EXERCISE PROMPT - Whenever a line of the listing contains the string "Cookies", return that line.
----------
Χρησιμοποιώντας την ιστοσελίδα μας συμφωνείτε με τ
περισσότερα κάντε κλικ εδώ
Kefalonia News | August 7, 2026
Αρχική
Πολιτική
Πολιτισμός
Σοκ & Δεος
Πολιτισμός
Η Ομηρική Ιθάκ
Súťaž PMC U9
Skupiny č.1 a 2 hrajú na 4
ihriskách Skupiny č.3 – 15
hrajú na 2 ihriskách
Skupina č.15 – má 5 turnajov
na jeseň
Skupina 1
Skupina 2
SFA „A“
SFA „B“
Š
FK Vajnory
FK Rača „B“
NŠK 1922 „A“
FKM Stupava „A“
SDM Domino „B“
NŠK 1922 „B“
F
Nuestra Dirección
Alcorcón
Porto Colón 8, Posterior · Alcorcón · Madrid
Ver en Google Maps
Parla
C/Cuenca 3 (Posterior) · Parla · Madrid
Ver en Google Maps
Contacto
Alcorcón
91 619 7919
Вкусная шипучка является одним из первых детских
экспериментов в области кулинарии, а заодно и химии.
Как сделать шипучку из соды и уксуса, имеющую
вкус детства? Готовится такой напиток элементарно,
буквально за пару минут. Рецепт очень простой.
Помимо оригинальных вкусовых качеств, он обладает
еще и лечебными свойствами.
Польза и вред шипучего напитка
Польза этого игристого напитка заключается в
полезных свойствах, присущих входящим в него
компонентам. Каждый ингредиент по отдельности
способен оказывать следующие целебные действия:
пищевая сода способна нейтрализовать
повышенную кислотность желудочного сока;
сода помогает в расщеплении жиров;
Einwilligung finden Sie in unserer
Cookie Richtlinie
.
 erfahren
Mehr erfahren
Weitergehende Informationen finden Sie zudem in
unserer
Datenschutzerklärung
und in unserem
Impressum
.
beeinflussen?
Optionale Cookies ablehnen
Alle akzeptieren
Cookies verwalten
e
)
----------
EXPECTED OUTPUT -
Optionale Cookies ablehnen
Cookies verwalten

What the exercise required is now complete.